Her advice to nurse managers? “Start with patient- and family-centered care and empower staff to stop doing for patients and families and [instead] partner with the patient and family.

“Celebrate what your team already does that is [patient- and family-centered]; document your journey; continue to celebrate; and share with others. In a shared governance unit, the staff feels responsible and acts accountable for patient outcomes.”

Volunteerism and Service

Sarah Elizabeth DeFlon, RN, MS, ACNS-BC, registered nurse/cardiology, University of Michigan Health System, Ann Arbor

Chances are good that when she isn’t working on the University of Michigan’s cardiac step-down unit, Elizabeth DeFlon is volunteering as a nurse at Neighborhood Service Organization in Detroit.

The nurses at the organization not only provide care but help manage crises. “It can get crazy,” DeFlon said.

The clients at the Neighborhood Service Organization have one thing in common: They are in dire need of healthcare. “Detroit is really lacking in [healthcare] services. [Many of these people] have gone decades without getting any care or good treatment,” DeFlon said.

If she could swing it financially, DeFlon said she would work full time for the uninsured.

“When I graduated from school with my master’s, I wanted to start a nonprofit for people with no insurance,” she said. “But when I really looked into that — getting a board of directors and getting funding — it was a huge undertaking, and I was not able to quit my job at that time to put all my energy into that.”

Working at the University of Michigan allows DeFlon flexibility not only to work at the Detroit nonprofit, but also to do more to help others.

DeFlon, who travels abroad extensively, is developing a website she hopes to launch soon aimed at helping to tackle human atrocities she has witnessed, including sex trafficking and slavery. She also is a volunteer nurse with Project Medishare in Port-au-Prince, Haiti.

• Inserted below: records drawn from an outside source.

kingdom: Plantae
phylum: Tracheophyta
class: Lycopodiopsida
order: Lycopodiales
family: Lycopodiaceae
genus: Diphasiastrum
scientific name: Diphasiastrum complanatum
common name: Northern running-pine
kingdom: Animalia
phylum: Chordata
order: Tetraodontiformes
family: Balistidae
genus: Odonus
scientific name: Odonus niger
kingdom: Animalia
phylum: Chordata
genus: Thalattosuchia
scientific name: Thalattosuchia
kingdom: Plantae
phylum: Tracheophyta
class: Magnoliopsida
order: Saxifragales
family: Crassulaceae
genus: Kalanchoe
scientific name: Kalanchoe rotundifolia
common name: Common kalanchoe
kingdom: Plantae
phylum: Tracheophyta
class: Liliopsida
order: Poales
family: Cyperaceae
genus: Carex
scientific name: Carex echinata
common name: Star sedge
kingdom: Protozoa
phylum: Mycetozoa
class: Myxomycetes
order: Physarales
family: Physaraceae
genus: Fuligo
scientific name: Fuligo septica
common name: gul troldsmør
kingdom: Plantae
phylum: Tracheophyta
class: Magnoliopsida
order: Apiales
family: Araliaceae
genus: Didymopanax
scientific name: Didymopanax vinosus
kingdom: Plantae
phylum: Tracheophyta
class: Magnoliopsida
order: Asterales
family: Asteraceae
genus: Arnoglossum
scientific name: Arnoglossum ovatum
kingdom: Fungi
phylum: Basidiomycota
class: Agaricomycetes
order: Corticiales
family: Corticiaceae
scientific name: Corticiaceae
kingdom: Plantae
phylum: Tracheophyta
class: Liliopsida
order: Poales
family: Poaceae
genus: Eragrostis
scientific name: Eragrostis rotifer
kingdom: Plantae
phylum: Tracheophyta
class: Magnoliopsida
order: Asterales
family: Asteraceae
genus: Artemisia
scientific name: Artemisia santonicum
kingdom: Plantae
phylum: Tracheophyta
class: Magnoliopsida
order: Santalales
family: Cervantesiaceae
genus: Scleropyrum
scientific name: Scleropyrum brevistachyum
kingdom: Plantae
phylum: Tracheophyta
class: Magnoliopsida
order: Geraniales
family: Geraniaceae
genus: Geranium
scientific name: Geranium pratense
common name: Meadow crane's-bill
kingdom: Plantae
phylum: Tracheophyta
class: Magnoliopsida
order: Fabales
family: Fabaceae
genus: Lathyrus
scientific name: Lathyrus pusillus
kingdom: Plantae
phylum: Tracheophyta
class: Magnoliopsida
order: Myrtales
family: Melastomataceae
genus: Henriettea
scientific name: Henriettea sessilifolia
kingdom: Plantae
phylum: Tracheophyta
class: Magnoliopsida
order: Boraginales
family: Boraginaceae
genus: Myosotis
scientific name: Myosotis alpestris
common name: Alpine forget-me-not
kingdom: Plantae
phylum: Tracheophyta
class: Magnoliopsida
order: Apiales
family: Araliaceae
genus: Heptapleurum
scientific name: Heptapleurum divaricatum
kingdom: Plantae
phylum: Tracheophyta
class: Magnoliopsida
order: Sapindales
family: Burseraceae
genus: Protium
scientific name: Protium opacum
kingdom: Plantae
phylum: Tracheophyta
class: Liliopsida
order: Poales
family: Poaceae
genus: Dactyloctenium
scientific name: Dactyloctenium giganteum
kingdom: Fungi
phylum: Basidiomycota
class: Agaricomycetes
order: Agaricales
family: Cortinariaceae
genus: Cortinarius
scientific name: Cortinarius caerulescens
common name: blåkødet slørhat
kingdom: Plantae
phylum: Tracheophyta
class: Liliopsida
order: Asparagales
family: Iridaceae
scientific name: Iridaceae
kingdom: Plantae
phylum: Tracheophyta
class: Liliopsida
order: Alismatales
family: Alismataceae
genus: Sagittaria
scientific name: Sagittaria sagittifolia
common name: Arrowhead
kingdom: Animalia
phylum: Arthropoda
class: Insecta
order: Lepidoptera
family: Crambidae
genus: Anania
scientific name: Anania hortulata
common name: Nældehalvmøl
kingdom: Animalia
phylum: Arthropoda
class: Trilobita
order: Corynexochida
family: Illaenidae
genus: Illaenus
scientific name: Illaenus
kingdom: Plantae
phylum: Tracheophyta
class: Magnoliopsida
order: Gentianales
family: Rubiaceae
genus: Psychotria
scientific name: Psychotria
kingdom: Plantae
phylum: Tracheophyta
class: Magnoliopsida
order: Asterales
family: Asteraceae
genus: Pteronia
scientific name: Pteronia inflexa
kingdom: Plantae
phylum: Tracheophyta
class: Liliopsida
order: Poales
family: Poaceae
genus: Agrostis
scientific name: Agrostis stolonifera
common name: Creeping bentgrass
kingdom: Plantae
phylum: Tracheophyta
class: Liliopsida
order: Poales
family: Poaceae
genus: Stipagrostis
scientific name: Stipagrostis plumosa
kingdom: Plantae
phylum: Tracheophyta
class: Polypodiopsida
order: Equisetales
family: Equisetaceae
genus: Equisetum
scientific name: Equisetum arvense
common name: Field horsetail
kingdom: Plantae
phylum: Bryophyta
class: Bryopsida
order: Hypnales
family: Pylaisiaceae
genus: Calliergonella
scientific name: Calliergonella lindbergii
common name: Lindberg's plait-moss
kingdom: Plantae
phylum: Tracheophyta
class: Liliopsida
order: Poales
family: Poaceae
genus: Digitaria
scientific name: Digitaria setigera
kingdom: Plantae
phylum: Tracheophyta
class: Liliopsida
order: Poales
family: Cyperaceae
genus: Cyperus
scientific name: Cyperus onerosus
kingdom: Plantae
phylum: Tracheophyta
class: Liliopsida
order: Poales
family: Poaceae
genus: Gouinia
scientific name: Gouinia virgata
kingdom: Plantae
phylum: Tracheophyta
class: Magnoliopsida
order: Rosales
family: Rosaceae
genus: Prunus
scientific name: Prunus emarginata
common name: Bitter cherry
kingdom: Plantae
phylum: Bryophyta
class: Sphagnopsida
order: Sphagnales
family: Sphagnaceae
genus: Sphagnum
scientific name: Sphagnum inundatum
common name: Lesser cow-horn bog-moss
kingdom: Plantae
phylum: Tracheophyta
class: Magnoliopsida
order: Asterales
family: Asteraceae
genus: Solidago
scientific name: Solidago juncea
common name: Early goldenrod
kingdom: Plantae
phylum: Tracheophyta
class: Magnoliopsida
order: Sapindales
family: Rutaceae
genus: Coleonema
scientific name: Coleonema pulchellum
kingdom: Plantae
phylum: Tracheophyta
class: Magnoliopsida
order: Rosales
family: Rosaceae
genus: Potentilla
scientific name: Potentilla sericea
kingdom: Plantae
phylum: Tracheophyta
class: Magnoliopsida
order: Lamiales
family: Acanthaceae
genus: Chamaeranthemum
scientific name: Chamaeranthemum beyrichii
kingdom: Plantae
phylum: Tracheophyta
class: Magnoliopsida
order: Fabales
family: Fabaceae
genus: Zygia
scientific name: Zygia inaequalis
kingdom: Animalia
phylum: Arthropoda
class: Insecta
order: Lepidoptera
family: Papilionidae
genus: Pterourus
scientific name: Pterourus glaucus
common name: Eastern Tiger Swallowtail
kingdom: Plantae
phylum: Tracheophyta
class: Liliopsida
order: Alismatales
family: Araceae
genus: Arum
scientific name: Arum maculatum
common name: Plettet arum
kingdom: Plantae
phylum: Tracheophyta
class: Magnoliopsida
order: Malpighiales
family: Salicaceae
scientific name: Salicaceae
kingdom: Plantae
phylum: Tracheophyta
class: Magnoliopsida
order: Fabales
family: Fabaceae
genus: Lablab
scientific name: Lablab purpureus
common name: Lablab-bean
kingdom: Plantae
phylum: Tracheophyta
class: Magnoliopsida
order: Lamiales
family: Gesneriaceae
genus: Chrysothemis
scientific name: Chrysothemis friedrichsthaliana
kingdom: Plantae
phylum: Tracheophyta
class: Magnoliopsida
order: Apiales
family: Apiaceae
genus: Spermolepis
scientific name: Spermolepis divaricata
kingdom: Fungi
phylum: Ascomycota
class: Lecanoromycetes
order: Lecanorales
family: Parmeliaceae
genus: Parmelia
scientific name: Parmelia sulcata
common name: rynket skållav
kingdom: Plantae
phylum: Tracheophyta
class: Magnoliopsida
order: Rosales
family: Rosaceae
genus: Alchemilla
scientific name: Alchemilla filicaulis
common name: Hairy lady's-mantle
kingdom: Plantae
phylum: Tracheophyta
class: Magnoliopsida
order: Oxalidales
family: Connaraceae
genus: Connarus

Her focus on helping others, including patients, is evident regardless of the healthcare setting. DeFlon is a member of the University of Michigan Health System’s Patient- and Family-Centered Care committee. She also precepts for unit staff, mentors nursing students and participates in medical student orientation to clinical care.

A quote that resonates with DeFlon is one by Portuguese photographer Jose Ferreira, who documented the harsh reality of life in Mozambique’s “trash city,” where some make a living from other people’s waste: “The life we waste every day because we want a better one or because we are never satisfied with it is the life that many wish and yearn to have and would give anything to have.”